Ullman interviewed Norgay, and then credited Norgay as the author, which, not to soften old-school racism, is fairly selfless, as these (1955) things go. That said, Norgay is one of the 100 Most Important People of the 20th Century, so maybe Ullman simply thought better of trying to take credit. Basically I’m just trying to establish that I don’t think this James Ullman is being implied to have the same negative qualities as story Ullman (although story Ullman is to be found at the top of a mountain…). Just like how the supposedly Frank Lloyd Wright-inspired bathroom (which would help carry the essence of “Lloyd” into the Grady tryst) isn’t meant to imply that Wright was a ghost-god-demon. This book, which appears 197 seconds (3:17) after the last time we saw movie Ullman and leaves the movie 135 seconds (2:15) before Ullman’s next appearance (17:26-19:41), helps give the scene an Overlook essence. And in the sense that Ullman and Lloyd are the only two characters that this happens to, I would say that it draws a thread between them as demonic entities.
The book tells the story of the first two men, Edmund Hillary and Norgay, to set foot on the summit of Everest. So, aside from being a book by a guy who shares a name with a character we’ve already met in the Overlook, it shares a big similarity with the Apollo 11 imagery; the idea of pioneers going to places never before seen. Kubrick’s work in general speaks to an admiration for explorers and truth-tellers. Ullman was shining a light on the other side of this famed expedition and on the universe of the Sherpas, who had never been properly portrayed to the world at large before. This heightens the movie’s adherence symbolically to indigenous cultures, overlooked.
(Also, how about this! The actor who plays the bloody head ghost is Norman Gay. Nor-Gay. And the river of blood down his face looks like the path up the mountain to the Overlook. My theory about that ghost is that he’s the actual Charles Grady of Overlook history, so this could be another chip in that pile: “Ullman” is telling us the story of “Nor(man) Gay”.)

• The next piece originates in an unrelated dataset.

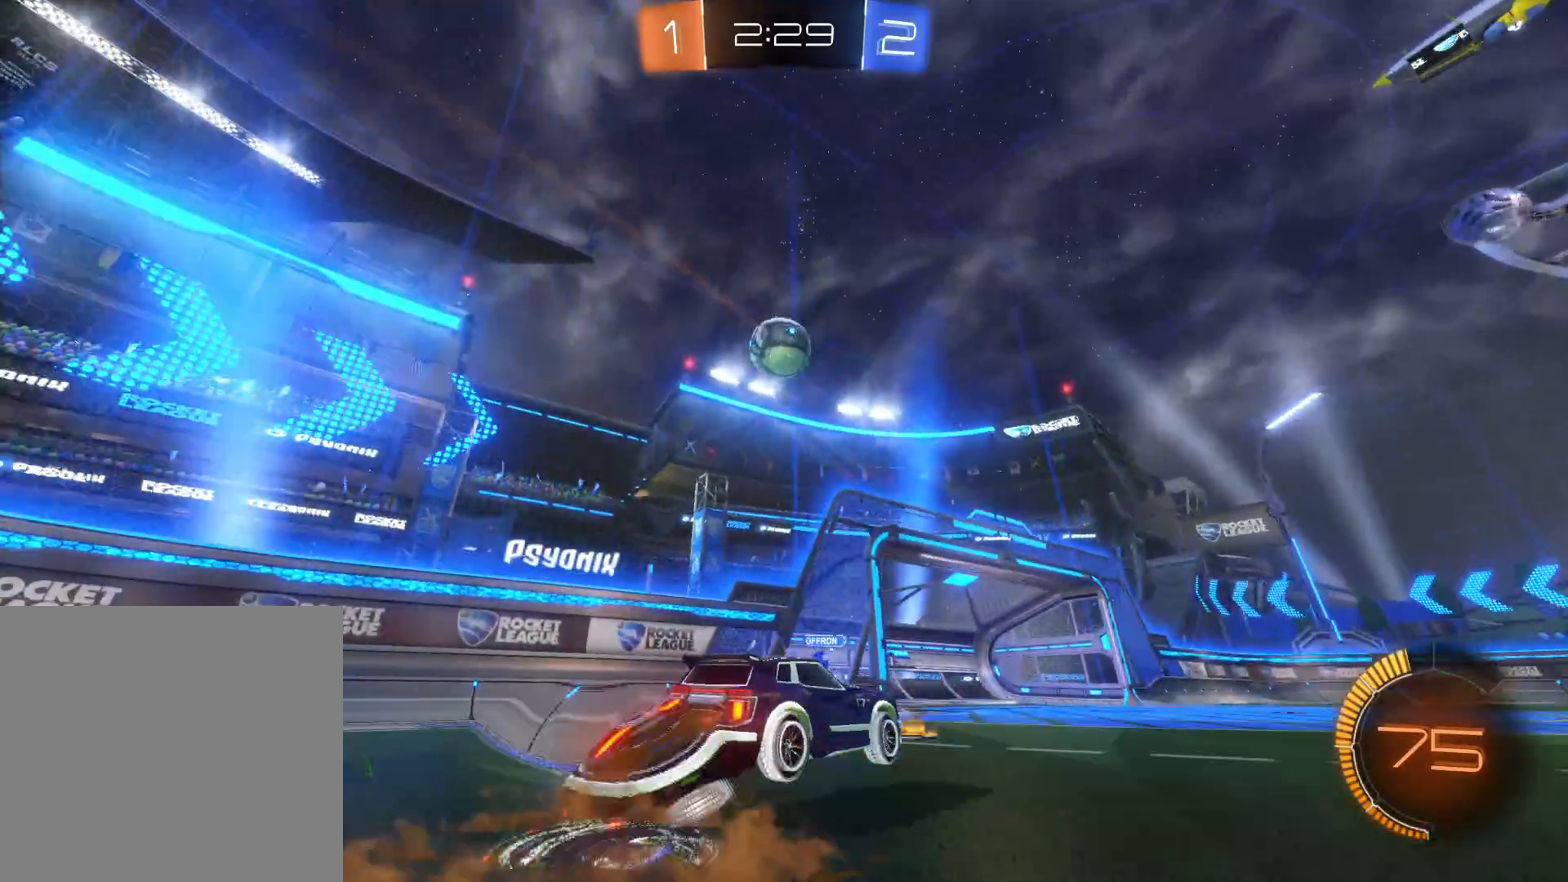
{"buttons": ["CROSS", "CIRCLE", "R2"], "left_stick": "center", "right_stick": "center", "events": [[66, "R2", "down"], [233, "left_stick", "down-right"], [283, "left_stick", "right"], [433, "left_stick", "center"]]}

It’s interesting too that, since tigers in the film are associated to Tony, the transition from Tony back to Danny at the end of the film might be as Danny slides out of the Suite 3 window into the snows outside. But the closest these two scenes come to overlapping in the mirrorform is 38 seconds after the end of the doctor scene, here, while forward Danny reports his hunger.
And since I’m on the subject, and I know I haven’t addressed this elsewhere in full, I’ll address it here. The evidence for Danny’s transition to Tony is as follows: Wendy grabs a REDRUMing Tony before seeing MURDER in the mirror; during the first slams of Jack’s axe, there’s no response from Danny, who is carried almost lifelessly to the bathroom.
Danny hides his face in his mom’s robe the entire cross to the window, and only several seconds later, after she’s hammered open the window a crack, do we get this close-up reaction shot of his face whipping around which starts out looking like general wonderment and ends in terrified concern. I won’t pretend that this doesn’t seem like a return to normal Danny. But it seems strange that it would happen here, his return to himself. It doesn’t seem like there was a special catalyst of any kind. Like, if the initial axe blows didn’t do it, did the frosty night air do it?
By the time he’s in the freezing winds, panting in relative terror, it feels to me like the OG Danny has returned. Tony, in all of his scenes, is generally a slower, more subdued manifestation of Danny’s quality. But then I think we would have to take the earlier moment as the return. But again, I’m not quite sure I understand the catalyst. If it was the frosty air, that could play with the Tiger of the Snows bit. Is it really just that?